I have never liked the idea of my books getting withered and worn out. Though I lent my books to some friends, I always ask them to return back in good condition. I feel somewhat bad to see my books dog-eared, pages sticking out and looking battered. Whenever I see some shabby, overused books, I would promise to myself that I would take better care of my book as a sense of reverence and reciprocation for being my pillar of strength and knowledge. But I found myself on the wrong side when I was reading Paulo Coelho’s ‘Like the Flowing River’. A line in the chapter ‘Of books and libraries’ struck me: ‘I simply believe that a book has its own journey to make and should not be condemned to being stuck on shelf.’ I was wowed by this line.
I have been keeping my books so close to myself, well-kept and as good as it is newly bought believing I am doing the best for them. But I had no idea that i had been denying their journey, their strength and wisdom in making its way to the sea of humanity.

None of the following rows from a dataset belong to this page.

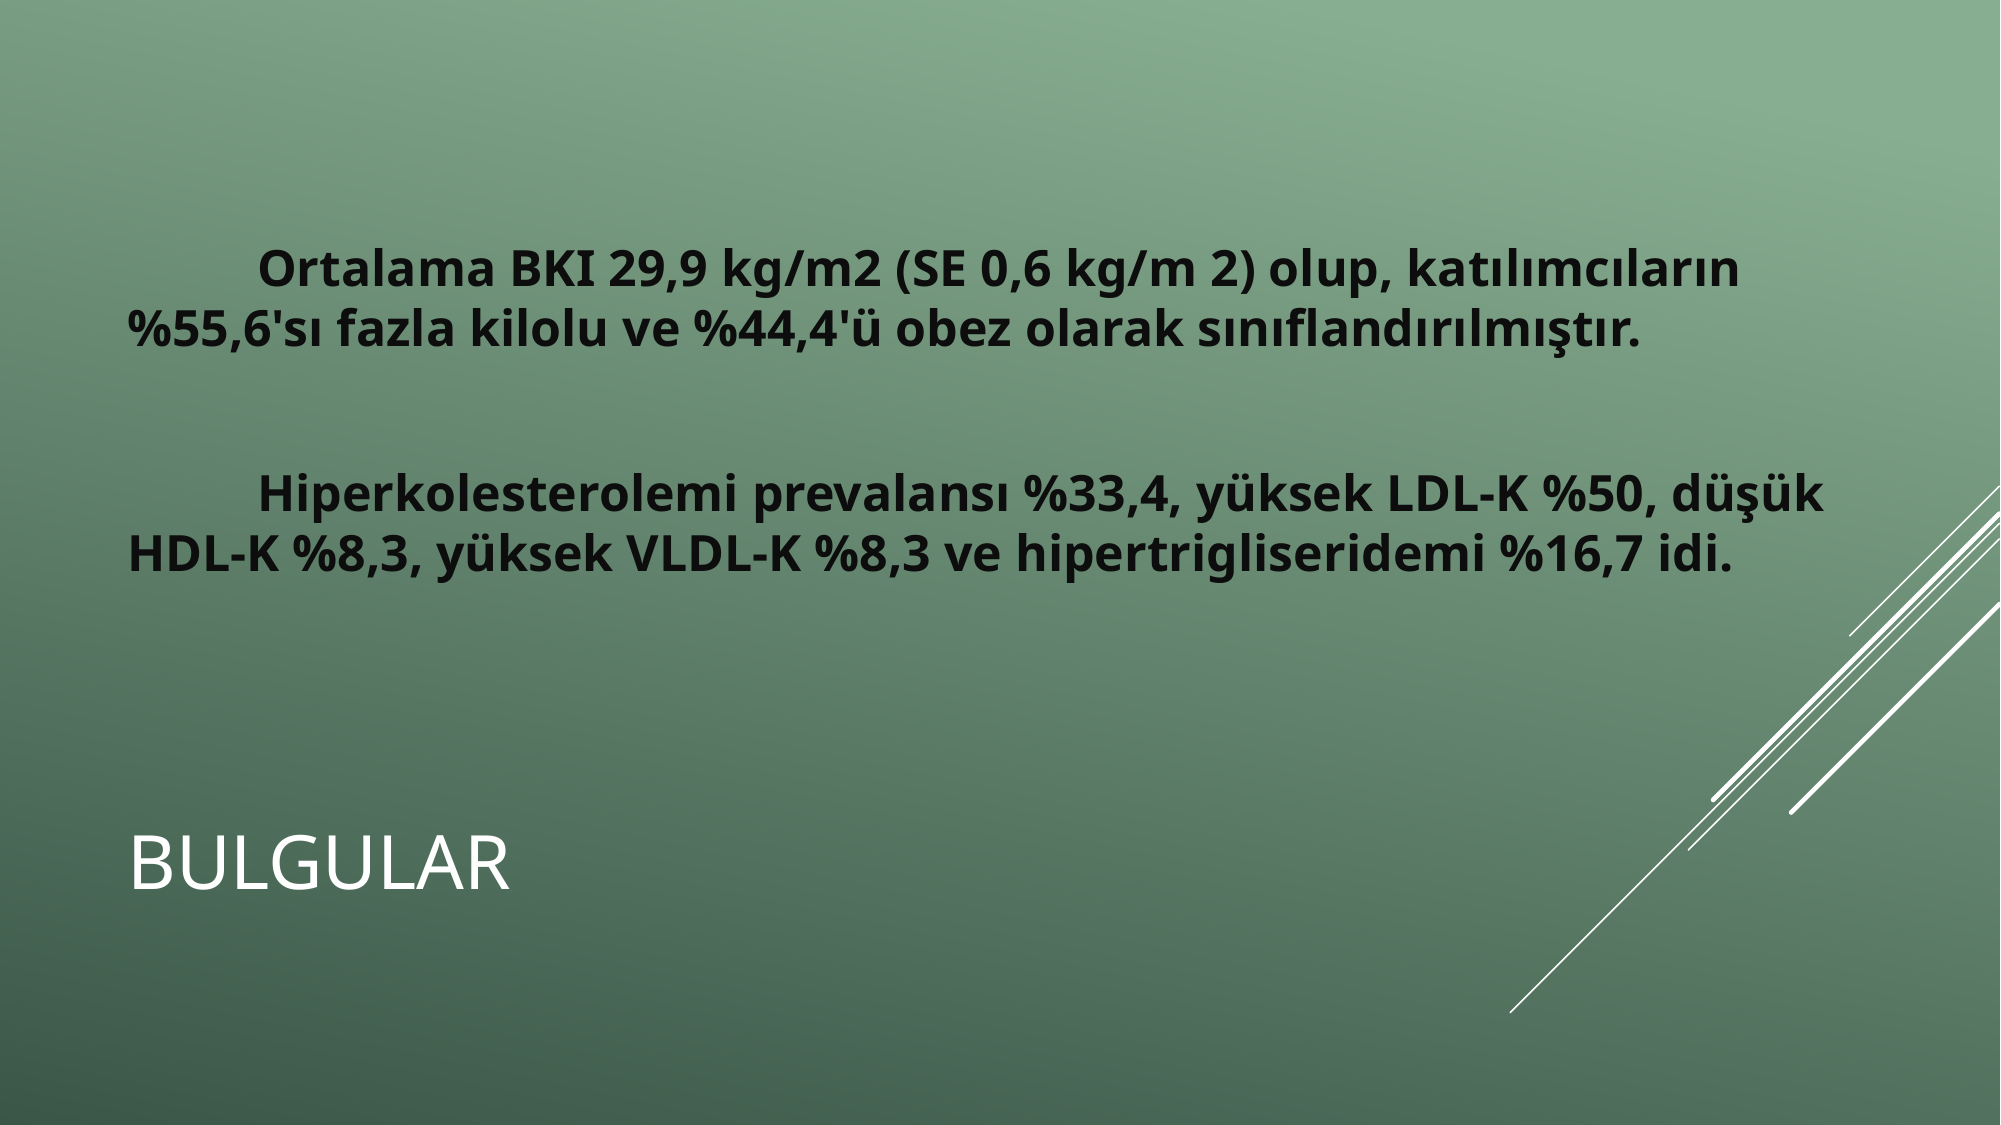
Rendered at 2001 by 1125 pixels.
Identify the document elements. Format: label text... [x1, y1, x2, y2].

list Ortalama BKI 29,9 kg/m2 (SE 0,6 kg/m 2) olup, katılımcıların %55,6'sı fazla kilolu ve %44,4'ü obez olarak sınıflandırılmıştır. Hiperkolesterolemi prevalansı %33,4, yüksek LDL-K %50, düşük HDL-K %8,3, yüksek VLDL-K %8,3 ve hipertrigliseridemi %16,7 idi. [112, 112, 1904, 706]
title bulgular [112, 736, 1513, 984]
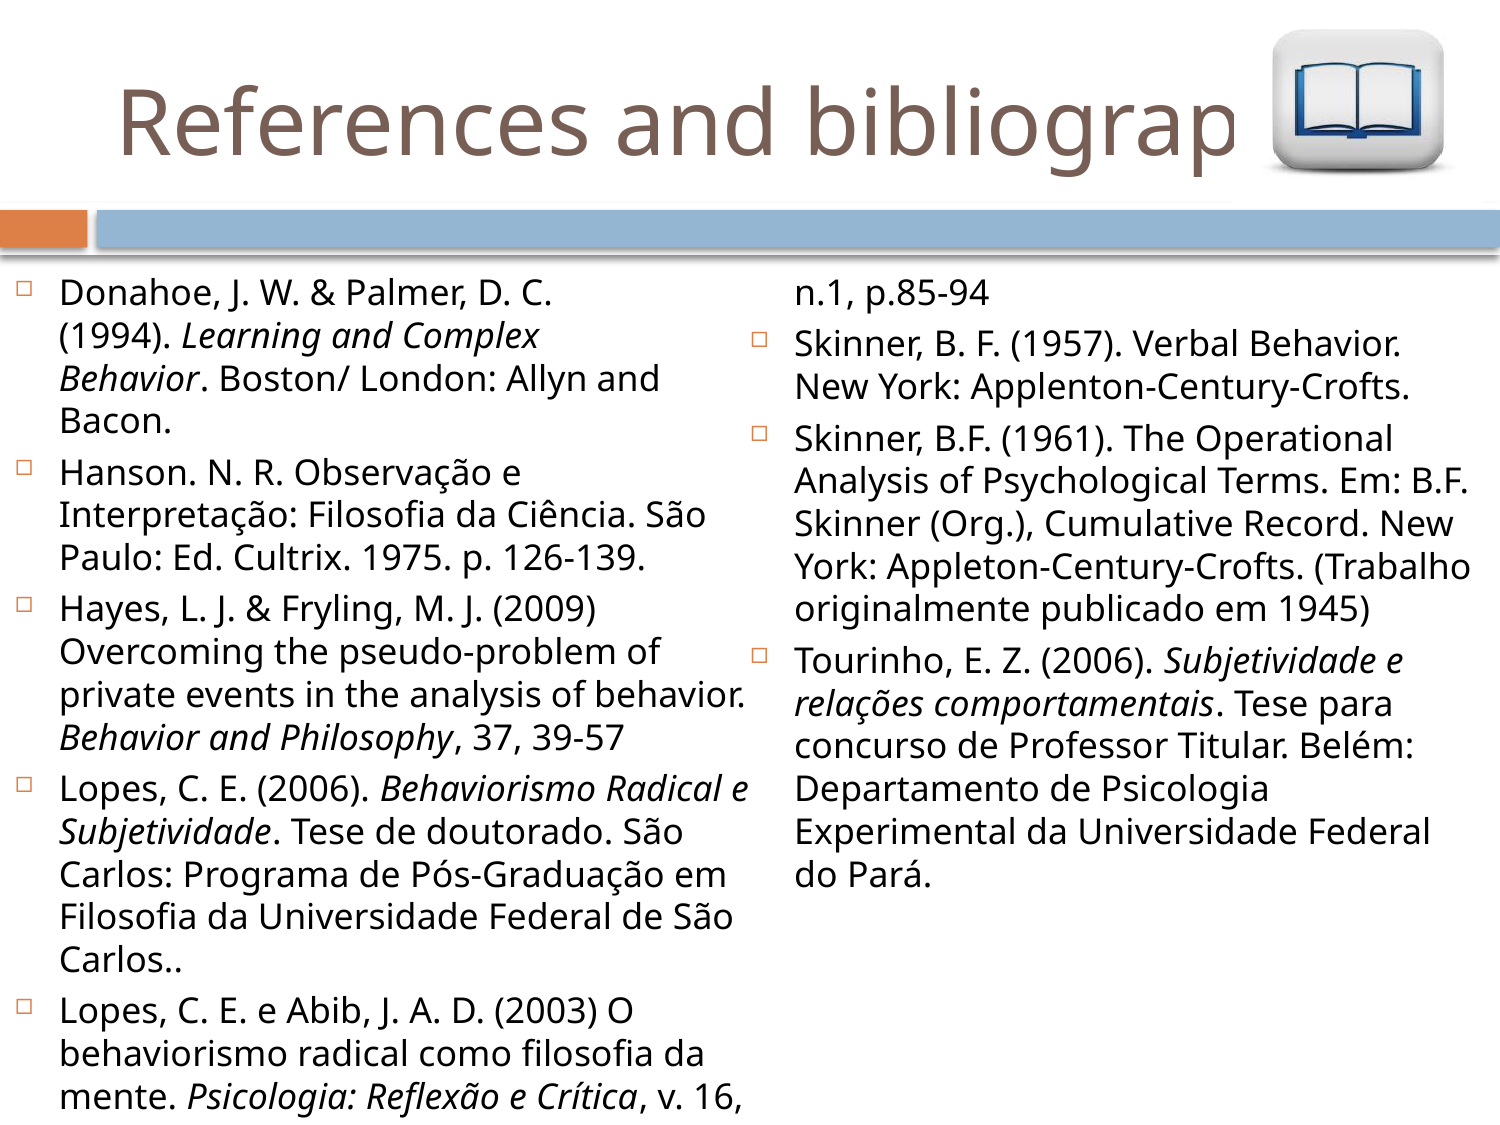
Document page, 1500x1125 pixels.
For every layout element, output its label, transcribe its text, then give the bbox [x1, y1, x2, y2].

Just two days back, my friend returned few books I lent him and I was glad that these books made another journey though they look bit battered and pages stuck out. I was happy that my books had been a source of knowledge and inspiration not only to me but also to my friends as well. When I told him about my willingness to lend books more often, he came up with an idea of creating a page of FB and announcing my friends about my mini library opened at their service. I would be more than happy to lend if we share the taste in same kind of books!